In Labcorp, according to Kavanaugh’s dissent, the obstacle that kept the court from deciding the case was mootness – meaning, technically, that the class certification order that Labcorp appealed was no longer in effect and had been supplanted by subsequent district court orders. Kavanaugh, however, deemed the concern “insubstantial” and wrote that he would have ruled in favor of the company on the merits.
Originally filed in 2020, the suit against Labcorp was brought on behalf of visually impaired people who were unable to use check-in kiosks when arriving for blood draws or other medical tests.
Labcorp argued that thousands of class members were uninterested in using the kiosks, preferring to check in with a person at the front desk. That meant they sustained no injury and lacked standing to sue under Article III of the U.S. Constitution, Labcorp said.
U.S. District Court Judge Fernando Olguin in May of 2022 certified a damages class. Labcorp had appealed the order, and the 9th U.S. Circuit Court of Appeals last year in an 8-page, unpublished opinion had upheld Olguin’s decision.
But there was a wrinkle. While Labcorp’s interlocutory appeal was pending, the district court modified the class certification order two times to tweak how the class was defined.
That meant the order before the Supreme Court was inoperative, Gupta argued for the class action plaintiffs. With no live controversy, any decision by the high court would be nothing more than an advisory opinion, the Gupta Wessler co-founder said.
This jurisdictional argument wasn’t something the class action plaintiffs initially flagged in opposing Labcorp’s cert petition (though they raised it in their respondent’s brief when they suggested that the court DIG the case, as did seven law professors in an amicus brief).

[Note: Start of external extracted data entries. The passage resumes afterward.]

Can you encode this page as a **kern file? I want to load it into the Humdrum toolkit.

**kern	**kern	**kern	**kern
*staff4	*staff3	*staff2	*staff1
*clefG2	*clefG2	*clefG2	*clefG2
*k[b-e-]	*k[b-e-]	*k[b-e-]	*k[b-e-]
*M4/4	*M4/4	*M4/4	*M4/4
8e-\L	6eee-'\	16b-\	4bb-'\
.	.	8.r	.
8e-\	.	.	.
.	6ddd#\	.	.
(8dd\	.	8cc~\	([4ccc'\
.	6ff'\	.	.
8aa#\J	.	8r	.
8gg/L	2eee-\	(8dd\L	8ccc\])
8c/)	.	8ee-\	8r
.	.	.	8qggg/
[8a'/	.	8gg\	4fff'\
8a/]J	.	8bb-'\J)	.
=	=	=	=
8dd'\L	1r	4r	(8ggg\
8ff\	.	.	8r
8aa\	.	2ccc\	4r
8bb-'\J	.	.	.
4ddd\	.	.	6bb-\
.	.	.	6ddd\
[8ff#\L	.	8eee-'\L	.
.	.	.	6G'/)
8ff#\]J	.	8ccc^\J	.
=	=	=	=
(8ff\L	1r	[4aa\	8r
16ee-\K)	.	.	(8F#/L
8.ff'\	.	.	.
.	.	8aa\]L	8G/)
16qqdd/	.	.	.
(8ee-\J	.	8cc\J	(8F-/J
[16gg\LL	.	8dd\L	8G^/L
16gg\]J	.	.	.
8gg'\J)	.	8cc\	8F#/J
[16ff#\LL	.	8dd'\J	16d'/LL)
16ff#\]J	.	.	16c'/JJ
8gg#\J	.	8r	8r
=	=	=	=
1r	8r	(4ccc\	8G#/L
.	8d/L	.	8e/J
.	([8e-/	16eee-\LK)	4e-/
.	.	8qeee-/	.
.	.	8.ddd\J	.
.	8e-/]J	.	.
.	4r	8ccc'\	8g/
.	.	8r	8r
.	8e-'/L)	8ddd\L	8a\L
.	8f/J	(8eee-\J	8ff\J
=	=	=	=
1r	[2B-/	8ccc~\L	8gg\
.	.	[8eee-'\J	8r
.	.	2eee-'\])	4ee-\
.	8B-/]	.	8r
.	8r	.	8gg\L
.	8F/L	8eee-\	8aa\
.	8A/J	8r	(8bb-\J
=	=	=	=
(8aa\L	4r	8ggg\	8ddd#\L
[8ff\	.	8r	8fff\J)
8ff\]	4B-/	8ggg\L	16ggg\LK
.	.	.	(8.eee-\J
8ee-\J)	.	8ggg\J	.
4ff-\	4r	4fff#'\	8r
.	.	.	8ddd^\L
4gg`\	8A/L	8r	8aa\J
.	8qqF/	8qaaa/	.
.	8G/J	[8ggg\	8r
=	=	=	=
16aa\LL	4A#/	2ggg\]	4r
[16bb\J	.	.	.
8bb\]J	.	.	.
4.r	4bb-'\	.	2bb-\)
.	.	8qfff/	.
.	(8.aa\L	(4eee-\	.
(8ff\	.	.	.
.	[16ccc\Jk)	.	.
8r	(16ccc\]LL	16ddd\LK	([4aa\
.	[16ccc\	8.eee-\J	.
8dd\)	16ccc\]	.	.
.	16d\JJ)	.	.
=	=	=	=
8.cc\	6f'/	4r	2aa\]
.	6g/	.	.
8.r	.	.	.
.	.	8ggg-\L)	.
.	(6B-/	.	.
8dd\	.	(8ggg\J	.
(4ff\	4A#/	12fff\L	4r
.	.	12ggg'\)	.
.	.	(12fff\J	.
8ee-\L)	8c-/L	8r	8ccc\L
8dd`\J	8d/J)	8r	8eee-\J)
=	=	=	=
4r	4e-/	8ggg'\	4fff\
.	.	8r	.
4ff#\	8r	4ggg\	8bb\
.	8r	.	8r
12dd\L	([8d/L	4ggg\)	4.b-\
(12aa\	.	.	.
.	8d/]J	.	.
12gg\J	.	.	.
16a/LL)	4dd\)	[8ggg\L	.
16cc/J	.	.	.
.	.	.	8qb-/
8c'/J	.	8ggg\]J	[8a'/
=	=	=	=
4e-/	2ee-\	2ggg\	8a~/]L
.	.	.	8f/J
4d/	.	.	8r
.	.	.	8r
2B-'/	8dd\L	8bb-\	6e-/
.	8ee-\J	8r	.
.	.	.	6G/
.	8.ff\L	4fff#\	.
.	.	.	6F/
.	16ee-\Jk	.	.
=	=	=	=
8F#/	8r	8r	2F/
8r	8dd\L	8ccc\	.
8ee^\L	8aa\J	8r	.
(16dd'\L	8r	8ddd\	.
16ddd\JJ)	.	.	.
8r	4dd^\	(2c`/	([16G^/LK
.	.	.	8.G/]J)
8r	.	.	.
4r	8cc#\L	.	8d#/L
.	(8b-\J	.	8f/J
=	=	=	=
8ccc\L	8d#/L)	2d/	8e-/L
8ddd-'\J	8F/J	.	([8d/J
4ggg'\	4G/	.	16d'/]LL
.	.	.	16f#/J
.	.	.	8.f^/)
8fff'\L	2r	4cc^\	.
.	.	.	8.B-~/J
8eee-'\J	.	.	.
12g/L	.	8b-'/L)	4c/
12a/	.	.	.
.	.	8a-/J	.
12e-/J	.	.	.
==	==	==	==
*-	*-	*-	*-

In an unusual step, Gupta, who was hired after cert was granted, filed a letter with the court on April 23, six days before oral argument and after briefing was complete, to reiterate the jurisdictional problems and again ask the court to DIG the case.
Sending the letter felt like “waving a red flag in front of a bull,” Gupta told me, drawing the focus on procedural questions rather than the merits. “I wanted to make sure the court understood the problem here.”
Writing in response, Francisco called the letter “nothing more than an improper surreply,” and said the arguments were meritless.
The justices’ interest was piqued. During oral arguments in April, Justice Clarence Thomas asked why the court had jurisdiction to rule on a lower court's "inoperative" order. Later, Justice Sonia Sotomayor said, “I still don’t see how this is not an advisory opinion.”
And Justice Elena Kagan remarked, “We’re staring at the wrong order.”
Little wonder the court opted for a DIG.